When you make a profit, are you taking 100% of the potential profit?
Are you sure?!
I would say to check when you make your next profit, but I’m here today to make sure you’re taking 100% of your available profits from here on out…
Don’t leave dollars on the table when they should be hitting your account!
To give you a better picture, I’ll put it like this:
We typically see profits coming from two different avenues in the investing world. We have investment income and capital gains.
As a technical analyst, I lean more towards capital gains, which may be what you think of when you picture typical investing in the stock market.
Your capital is the money you initially invest in a stock, therefore capital gains are the profits made if that stock goes up (assuming you sell it at a higher price than what you bought it at).
For today’s exercise, when I say investment income I’m strictly talking about dividends.
Dividends are what companies pay out to their shareholders, usually a percentage of the stock price for every share you own.
Many investors are attracted to this method of making money in the market, because you receive the money automatically when a company gives a dividend, as opposed to the profits from capital gains, which you only receive once you’ve managed to sell your shares.

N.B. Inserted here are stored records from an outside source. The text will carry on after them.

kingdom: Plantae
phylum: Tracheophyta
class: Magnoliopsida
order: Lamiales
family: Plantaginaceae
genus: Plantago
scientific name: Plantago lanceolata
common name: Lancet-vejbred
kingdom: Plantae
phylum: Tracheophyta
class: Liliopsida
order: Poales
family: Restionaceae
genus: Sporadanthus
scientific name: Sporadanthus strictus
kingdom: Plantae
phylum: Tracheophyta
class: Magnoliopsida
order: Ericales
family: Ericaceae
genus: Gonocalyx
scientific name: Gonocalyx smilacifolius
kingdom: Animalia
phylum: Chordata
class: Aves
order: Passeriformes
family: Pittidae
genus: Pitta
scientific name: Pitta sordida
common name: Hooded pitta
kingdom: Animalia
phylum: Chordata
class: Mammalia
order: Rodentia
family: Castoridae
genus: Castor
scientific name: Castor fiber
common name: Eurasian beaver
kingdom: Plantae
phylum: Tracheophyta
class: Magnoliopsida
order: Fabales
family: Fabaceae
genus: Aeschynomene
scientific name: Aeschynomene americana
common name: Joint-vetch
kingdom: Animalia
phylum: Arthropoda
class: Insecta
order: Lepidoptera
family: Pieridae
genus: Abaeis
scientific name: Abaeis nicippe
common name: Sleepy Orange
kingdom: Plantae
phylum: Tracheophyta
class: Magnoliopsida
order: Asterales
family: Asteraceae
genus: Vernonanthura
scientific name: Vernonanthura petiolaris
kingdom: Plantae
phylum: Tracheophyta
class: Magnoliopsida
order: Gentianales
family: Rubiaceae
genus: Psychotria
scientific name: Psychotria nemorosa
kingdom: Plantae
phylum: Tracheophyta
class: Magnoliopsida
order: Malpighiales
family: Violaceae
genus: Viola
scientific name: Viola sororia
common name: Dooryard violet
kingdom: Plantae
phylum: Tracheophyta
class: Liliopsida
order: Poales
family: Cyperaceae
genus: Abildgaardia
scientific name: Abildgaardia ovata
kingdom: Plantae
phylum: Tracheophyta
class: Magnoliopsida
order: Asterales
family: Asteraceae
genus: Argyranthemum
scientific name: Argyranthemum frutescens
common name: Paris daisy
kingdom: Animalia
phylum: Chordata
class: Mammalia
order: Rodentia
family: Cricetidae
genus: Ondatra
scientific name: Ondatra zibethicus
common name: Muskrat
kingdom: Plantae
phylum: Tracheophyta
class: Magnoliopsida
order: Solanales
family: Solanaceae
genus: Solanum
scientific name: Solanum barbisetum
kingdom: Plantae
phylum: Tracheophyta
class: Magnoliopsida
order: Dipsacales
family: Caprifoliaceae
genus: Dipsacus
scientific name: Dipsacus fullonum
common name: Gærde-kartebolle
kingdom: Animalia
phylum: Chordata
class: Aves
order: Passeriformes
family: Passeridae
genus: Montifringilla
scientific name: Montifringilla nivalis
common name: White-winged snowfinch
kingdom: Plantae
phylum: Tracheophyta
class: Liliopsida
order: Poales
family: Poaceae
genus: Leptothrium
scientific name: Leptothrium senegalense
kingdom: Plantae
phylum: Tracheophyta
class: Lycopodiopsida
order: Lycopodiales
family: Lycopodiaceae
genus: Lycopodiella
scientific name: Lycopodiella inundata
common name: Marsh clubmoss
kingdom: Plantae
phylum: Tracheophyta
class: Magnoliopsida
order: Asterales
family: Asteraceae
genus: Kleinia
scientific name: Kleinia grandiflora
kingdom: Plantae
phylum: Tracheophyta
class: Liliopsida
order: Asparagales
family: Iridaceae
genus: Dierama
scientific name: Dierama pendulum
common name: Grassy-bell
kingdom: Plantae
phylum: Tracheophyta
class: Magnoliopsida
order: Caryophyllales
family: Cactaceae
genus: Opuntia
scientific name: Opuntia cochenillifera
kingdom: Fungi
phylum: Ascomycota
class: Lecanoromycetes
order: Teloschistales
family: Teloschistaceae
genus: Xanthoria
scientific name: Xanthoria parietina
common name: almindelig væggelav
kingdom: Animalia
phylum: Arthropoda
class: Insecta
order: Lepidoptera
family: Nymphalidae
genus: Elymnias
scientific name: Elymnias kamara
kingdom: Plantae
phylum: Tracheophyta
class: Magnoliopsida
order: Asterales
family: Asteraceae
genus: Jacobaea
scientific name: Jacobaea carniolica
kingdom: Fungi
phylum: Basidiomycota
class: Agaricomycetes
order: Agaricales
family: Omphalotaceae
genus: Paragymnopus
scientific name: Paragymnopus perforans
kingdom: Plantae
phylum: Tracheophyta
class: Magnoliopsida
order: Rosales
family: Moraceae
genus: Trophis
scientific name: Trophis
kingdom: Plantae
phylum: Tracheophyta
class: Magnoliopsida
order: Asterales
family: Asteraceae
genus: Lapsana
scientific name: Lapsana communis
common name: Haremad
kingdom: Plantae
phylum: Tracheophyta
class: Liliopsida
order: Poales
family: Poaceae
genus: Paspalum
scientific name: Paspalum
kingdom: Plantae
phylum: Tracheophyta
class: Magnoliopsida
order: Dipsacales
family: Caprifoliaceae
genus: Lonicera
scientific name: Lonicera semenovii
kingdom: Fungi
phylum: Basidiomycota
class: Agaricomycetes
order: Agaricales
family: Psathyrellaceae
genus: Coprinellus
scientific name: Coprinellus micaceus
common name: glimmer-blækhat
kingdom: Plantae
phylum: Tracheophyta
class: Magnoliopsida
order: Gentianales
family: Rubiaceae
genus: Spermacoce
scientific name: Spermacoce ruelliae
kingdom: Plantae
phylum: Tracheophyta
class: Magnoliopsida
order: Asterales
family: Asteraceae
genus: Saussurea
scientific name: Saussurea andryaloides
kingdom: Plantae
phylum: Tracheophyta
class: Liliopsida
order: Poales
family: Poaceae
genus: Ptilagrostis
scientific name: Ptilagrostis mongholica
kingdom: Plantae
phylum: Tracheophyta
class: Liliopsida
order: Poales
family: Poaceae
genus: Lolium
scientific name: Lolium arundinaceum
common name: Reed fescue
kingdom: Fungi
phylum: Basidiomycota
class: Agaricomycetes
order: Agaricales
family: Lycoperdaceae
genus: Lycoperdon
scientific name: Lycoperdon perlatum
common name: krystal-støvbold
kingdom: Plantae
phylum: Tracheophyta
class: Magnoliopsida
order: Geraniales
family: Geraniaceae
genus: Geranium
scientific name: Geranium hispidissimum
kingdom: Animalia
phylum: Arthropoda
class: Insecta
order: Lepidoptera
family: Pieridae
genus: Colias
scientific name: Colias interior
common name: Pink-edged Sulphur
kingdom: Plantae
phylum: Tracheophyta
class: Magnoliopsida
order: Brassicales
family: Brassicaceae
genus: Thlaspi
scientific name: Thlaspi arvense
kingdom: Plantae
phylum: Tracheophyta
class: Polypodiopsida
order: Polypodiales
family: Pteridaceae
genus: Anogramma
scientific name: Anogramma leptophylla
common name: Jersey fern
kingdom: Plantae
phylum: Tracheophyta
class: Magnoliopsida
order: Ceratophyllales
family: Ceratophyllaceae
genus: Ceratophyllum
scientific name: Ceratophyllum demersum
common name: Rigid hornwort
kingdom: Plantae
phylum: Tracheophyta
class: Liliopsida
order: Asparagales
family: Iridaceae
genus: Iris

Now I know this probably sounds complex, but you don’t need to try and figure out the why or how of it, you just need to listen to me.
To make it a little easier, let’s look at some examples.
While most companies that give out dividends provide very small yields such as a percent or two, some offer huge dividends.
One such example is Pioneer Natural Resources Co (PXD) which offers a staggering yield of 13.86%!
Now that number may seem significant, but it means absolutely nothing until you take a look at the chart for PXD.
The chart is abysmal and has been sloppy for months now, meaning that percentage is decreasing as the stock price does.
Another example is Annaly Capital Management (NLY), offering a 17.31% yield which is far higher than any average yields.
The chart for NLY also looks dreadful, not necessarily because of how low it is, but because of how much it moves up and down day to day without making any progress ever.
That is not what makes for a lucrative stock.
While it can be tempting to invest in these income stocks that offer high dividends, you can’t be investing blindly.
Another big difference between investment income and capital gains is that investment income is determine by the company—they decide whether or not to reissue their dividends and how much to give.
Capital gains, on the other hand, come to you by way of the free market, and whether the stock goes up or down in price.
The company cannot control how much money you make, and they can’t prevent the money coming to you.
In a world where it can be hard to trust the Wall Street guys, not having to rely on them is always a good thing.
Something else to keep in mind is that capital gains are typically taxed lower than dividends. This is where leaving some of your profits on the table comes in.
Would you rather pay the Government ~25% or ~15%of your gain? I know which one I’d choose.